OBJECTIVE. Please rewrite only the lines in the stretch from "Rendered at 1654 by 931 pixels." through "List each element's", swapping "bounding box" for "enclosing rectangle" and keeping everything else the same.

DATASET CONTENT.
——————

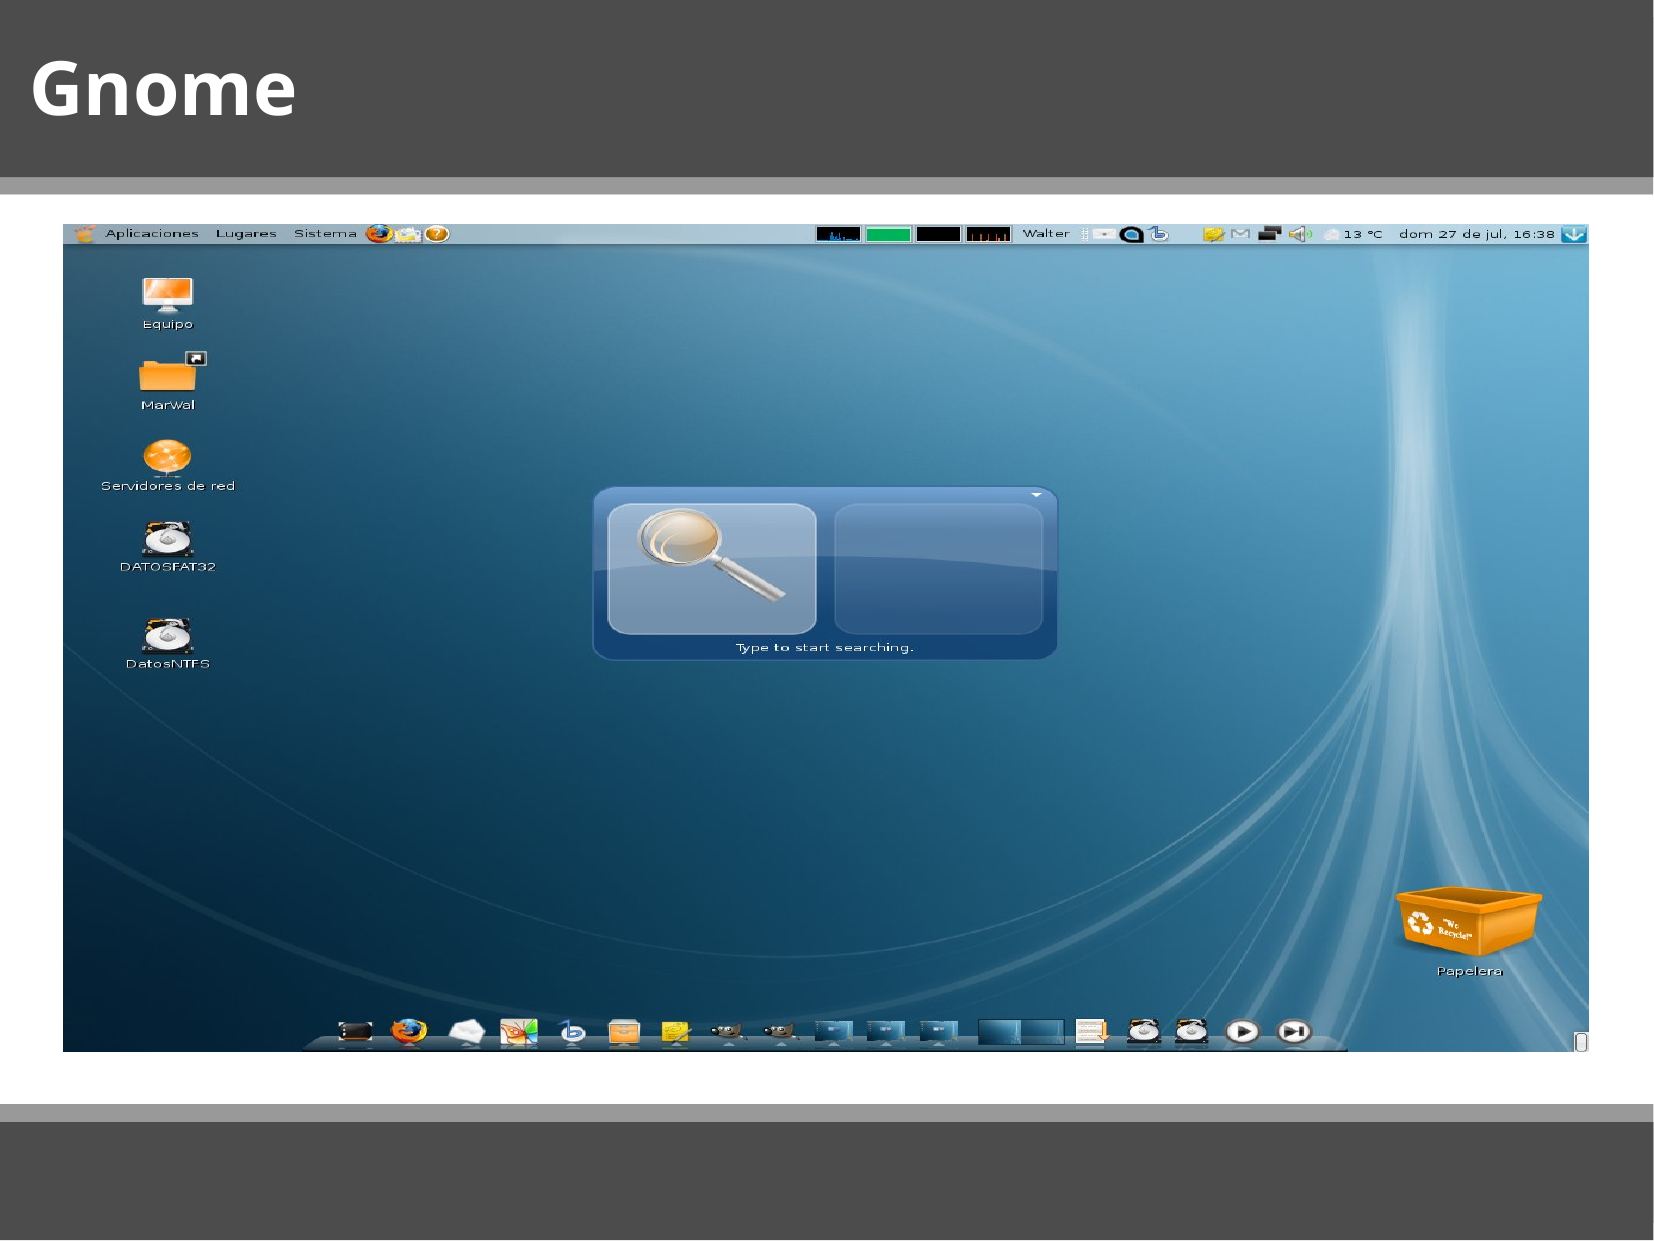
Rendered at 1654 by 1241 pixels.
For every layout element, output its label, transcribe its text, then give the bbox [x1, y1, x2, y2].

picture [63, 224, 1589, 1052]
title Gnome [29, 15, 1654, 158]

——————

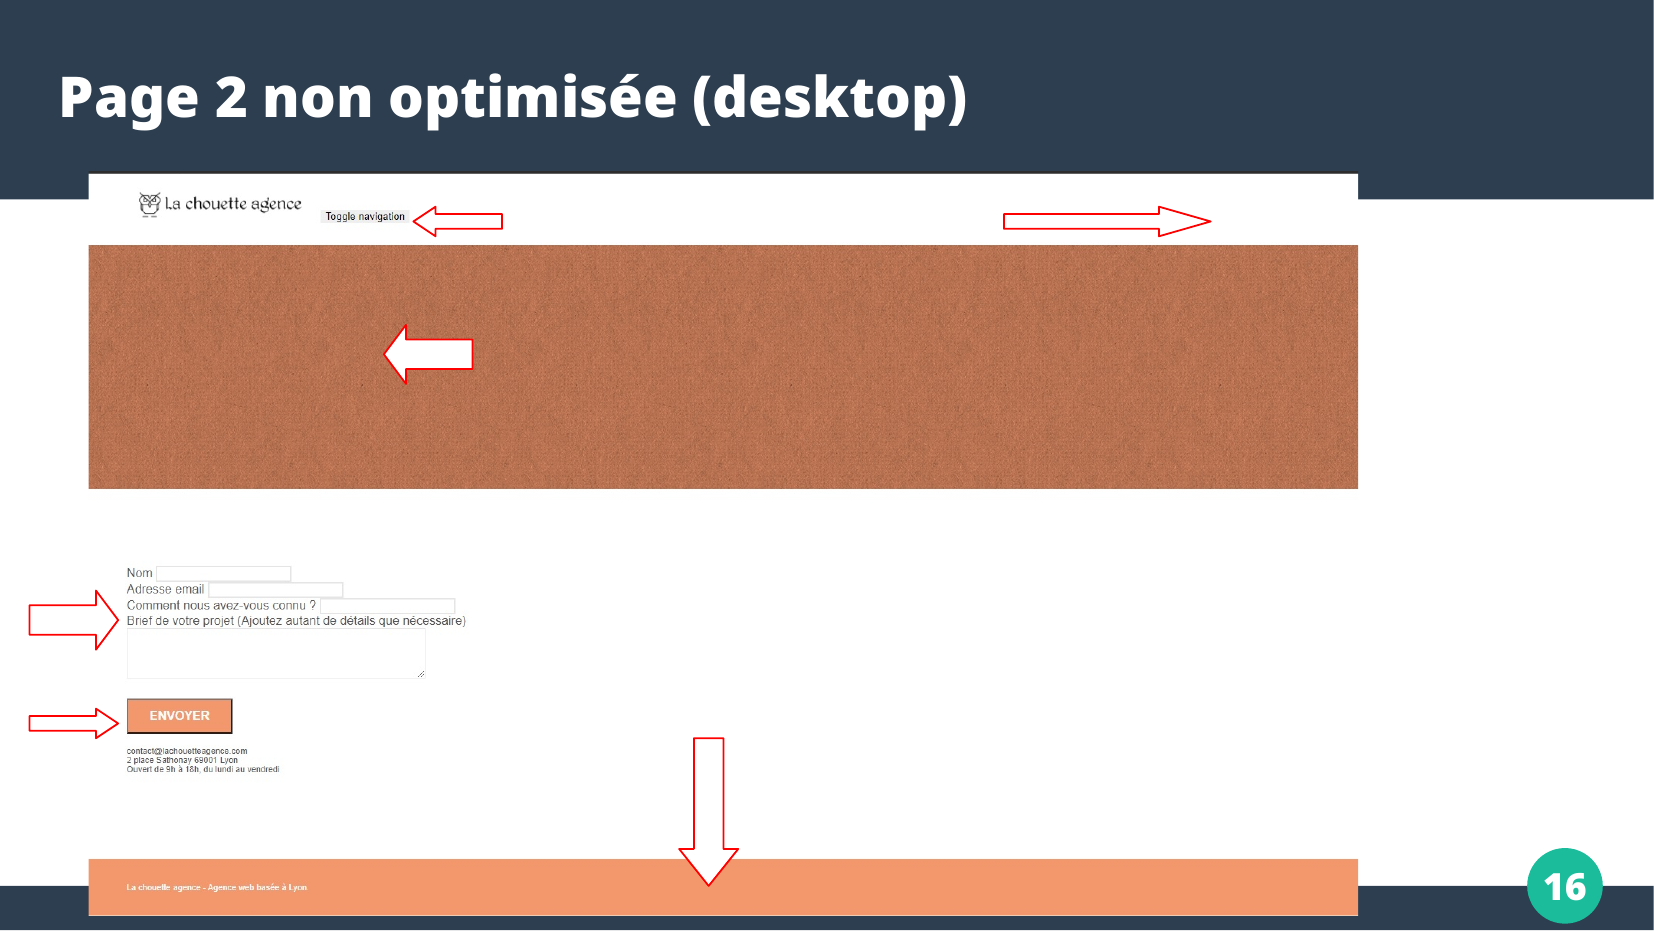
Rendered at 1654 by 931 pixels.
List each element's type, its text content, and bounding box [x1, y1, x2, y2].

——————

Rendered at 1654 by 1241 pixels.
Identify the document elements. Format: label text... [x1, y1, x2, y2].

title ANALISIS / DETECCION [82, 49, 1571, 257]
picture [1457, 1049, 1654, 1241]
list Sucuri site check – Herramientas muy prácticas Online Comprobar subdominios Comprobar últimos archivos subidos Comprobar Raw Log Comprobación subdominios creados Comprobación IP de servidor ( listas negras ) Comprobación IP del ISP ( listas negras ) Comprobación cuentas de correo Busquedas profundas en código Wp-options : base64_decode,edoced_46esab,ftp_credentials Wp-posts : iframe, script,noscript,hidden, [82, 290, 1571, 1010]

——————

RESPONSE TO THIS TASK.
Rendered at 1654 by 931 pixels.
List each element's type, its text content, and enclosing rectangle [x1, y1, x2, y2].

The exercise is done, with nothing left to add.